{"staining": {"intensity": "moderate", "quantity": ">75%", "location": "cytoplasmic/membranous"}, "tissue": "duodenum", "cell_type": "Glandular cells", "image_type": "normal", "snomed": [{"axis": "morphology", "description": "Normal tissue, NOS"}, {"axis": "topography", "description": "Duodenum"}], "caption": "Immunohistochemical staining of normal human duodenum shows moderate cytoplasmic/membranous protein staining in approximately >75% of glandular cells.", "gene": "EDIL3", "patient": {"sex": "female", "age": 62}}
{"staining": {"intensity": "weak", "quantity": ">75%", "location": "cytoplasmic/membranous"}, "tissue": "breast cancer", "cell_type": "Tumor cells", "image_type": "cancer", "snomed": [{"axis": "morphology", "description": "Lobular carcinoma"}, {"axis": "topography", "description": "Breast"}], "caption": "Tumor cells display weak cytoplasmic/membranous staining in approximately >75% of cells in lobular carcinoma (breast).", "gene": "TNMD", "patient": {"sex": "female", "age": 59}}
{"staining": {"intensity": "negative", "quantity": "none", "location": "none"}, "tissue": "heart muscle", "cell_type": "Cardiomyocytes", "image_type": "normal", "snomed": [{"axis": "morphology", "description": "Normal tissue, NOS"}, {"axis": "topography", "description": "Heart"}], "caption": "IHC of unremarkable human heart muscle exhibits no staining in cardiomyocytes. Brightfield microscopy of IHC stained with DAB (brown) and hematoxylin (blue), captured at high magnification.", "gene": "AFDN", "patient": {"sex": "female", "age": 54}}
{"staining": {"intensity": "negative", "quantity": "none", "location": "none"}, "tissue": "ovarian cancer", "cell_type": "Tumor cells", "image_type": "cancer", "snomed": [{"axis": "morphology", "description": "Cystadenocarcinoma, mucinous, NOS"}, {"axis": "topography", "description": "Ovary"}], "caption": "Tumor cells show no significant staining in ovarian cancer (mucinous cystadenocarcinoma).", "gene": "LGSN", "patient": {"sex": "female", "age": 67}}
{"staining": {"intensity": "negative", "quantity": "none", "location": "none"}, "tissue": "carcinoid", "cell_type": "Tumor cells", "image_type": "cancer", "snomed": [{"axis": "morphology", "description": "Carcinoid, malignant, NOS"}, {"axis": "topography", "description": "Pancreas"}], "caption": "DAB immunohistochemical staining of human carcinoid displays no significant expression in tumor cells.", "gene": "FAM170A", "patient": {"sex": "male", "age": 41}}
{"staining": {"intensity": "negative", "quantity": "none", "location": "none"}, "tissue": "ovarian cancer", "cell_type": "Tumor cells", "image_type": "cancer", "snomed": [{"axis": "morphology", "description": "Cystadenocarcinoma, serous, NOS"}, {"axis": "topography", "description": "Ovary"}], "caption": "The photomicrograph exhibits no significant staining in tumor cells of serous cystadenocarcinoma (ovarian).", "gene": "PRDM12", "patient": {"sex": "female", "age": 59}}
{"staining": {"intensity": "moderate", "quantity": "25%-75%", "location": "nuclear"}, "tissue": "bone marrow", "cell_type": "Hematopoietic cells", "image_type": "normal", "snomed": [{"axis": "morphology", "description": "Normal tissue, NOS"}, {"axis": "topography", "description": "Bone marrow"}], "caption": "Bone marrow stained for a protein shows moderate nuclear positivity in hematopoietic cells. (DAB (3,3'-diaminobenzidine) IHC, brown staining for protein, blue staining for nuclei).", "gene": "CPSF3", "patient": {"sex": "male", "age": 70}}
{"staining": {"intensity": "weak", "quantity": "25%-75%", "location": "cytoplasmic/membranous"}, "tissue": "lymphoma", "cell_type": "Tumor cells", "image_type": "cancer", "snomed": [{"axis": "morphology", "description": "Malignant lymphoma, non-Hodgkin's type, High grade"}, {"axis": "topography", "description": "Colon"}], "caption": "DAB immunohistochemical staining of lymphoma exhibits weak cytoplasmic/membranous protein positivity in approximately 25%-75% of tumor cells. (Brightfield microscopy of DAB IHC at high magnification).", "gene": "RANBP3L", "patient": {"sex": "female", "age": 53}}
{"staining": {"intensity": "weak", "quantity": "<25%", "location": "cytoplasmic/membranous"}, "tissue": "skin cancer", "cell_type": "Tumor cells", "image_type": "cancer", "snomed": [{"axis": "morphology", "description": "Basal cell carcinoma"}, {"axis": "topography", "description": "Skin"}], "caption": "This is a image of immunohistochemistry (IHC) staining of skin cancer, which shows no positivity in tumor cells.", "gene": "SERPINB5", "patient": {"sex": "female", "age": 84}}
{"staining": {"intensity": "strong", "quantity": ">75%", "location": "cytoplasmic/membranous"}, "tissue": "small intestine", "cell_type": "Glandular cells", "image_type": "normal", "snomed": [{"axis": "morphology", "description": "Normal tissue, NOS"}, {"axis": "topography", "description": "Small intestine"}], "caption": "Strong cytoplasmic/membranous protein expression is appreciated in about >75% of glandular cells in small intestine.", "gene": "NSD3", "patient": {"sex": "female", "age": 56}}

——————

_Assignment_:
Reproduce the data exactly, omitting nothing.

_Answer to this problem_:
{"staining": {"intensity": "moderate", "quantity": ">75%", "location": "cytoplasmic/membranous"}, "tissue": "duodenum", "cell_type": "Glandular cells", "image_type": "normal", "snomed": [{"axis": "morphology", "description": "Normal tissue, NOS"}, {"axis": "topography", "description": "Duodenum"}], "caption": "Immunohistochemical staining of normal human duodenum shows moderate cytoplasmic/membranous protein staining in approximately >75% of glandular cells.", "gene": "EDIL3", "patient": {"sex": "female", "age": 62}}
{"staining": {"intensity": "weak", "quantity": ">75%", "location": "cytoplasmic/membranous"}, "tissue": "breast cancer", "cell_type": "Tumor cells", "image_type": "cancer", "snomed": [{"axis": "morphology", "description": "Lobular carcinoma"}, {"axis": "topography", "description": "Breast"}], "caption": "Tumor cells display weak cytoplasmic/membranous staining in approximately >75% of cells in lobular carcinoma (breast).", "gene": "TNMD", "patient": {"sex": "female", "age": 59}}
{"staining": {"intensity": "negative", "quantity": "none", "location": "none"}, "tissue": "heart muscle", "cell_type": "Cardiomyocytes", "image_type": "normal", "snomed": [{"axis": "morphology", "description": "Normal tissue, NOS"}, {"axis": "topography", "description": "Heart"}], "caption": "IHC of unremarkable human heart muscle exhibits no staining in cardiomyocytes. Brightfield microscopy of IHC stained with DAB (brown) and hematoxylin (blue), captured at high magnification.", "gene": "AFDN", "patient": {"sex": "female", "age": 54}}
{"staining": {"intensity": "negative", "quantity": "none", "location": "none"}, "tissue": "ovarian cancer", "cell_type": "Tumor cells", "image_type": "cancer", "snomed": [{"axis": "morphology", "description": "Cystadenocarcinoma, mucinous, NOS"}, {"axis": "topography", "description": "Ovary"}], "caption": "Tumor cells show no significant staining in ovarian cancer (mucinous cystadenocarcinoma).", "gene": "LGSN", "patient": {"sex": "female", "age": 67}}
{"staining": {"intensity": "negative", "quantity": "none", "location": "none"}, "tissue": "carcinoid", "cell_type": "Tumor cells", "image_type": "cancer", "snomed": [{"axis": "morphology", "description": "Carcinoid, malignant, NOS"}, {"axis": "topography", "description": "Pancreas"}], "caption": "DAB immunohistochemical staining of human carcinoid displays no significant expression in tumor cells.", "gene": "FAM170A", "patient": {"sex": "male", "age": 41}}
{"staining": {"intensity": "negative", "quantity": "none", "location": "none"}, "tissue": "ovarian cancer", "cell_type": "Tumor cells", "image_type": "cancer", "snomed": [{"axis": "morphology", "description": "Cystadenocarcinoma, serous, NOS"}, {"axis": "topography", "description": "Ovary"}], "caption": "The photomicrograph exhibits no significant staining in tumor cells of serous cystadenocarcinoma (ovarian).", "gene": "PRDM12", "patient": {"sex": "female", "age": 59}}
{"staining": {"intensity": "moderate", "quantity": "25%-75%", "location": "nuclear"}, "tissue": "bone marrow", "cell_type": "Hematopoietic cells", "image_type": "normal", "snomed": [{"axis": "morphology", "description": "Normal tissue, NOS"}, {"axis": "topography", "description": "Bone marrow"}], "caption": "Bone marrow stained for a protein shows moderate nuclear positivity in hematopoietic cells. (DAB (3,3'-diaminobenzidine) IHC, brown staining for protein, blue staining for nuclei).", "gene": "CPSF3", "patient": {"sex": "male", "age": 70}}
{"staining": {"intensity": "weak", "quantity": "25%-75%", "location": "cytoplasmic/membranous"}, "tissue": "lymphoma", "cell_type": "Tumor cells", "image_type": "cancer", "snomed": [{"axis": "morphology", "description": "Malignant lymphoma, non-Hodgkin's type, High grade"}, {"axis": "topography", "description": "Colon"}], "caption": "DAB immunohistochemical staining of lymphoma exhibits weak cytoplasmic/membranous protein positivity in approximately 25%-75% of tumor cells. (Brightfield microscopy of DAB IHC at high magnification).", "gene": "RANBP3L", "patient": {"sex": "female", "age": 53}}
{"staining": {"intensity": "weak", "quantity": "<25%", "location": "cytoplasmic/membranous"}, "tissue": "skin cancer", "cell_type": "Tumor cells", "image_type": "cancer", "snomed": [{"axis": "morphology", "description": "Basal cell carcinoma"}, {"axis": "topography", "description": "Skin"}], "caption": "This is a image of immunohistochemistry (IHC) staining of skin cancer, which shows no positivity in tumor cells.", "gene": "SERPINB5", "patient": {"sex": "female", "age": 84}}
{"staining": {"intensity": "strong", "quantity": ">75%", "location": "cytoplasmic/membranous"}, "tissue": "small intestine", "cell_type": "Glandular cells", "image_type": "normal", "snomed": [{"axis": "morphology", "description": "Normal tissue, NOS"}, {"axis": "topography", "description": "Small intestine"}], "caption": "Strong cytoplasmic/membranous protein expression is appreciated in about >75% of glandular cells in small intestine.", "gene": "NSD3", "patient": {"sex": "female", "age": 56}}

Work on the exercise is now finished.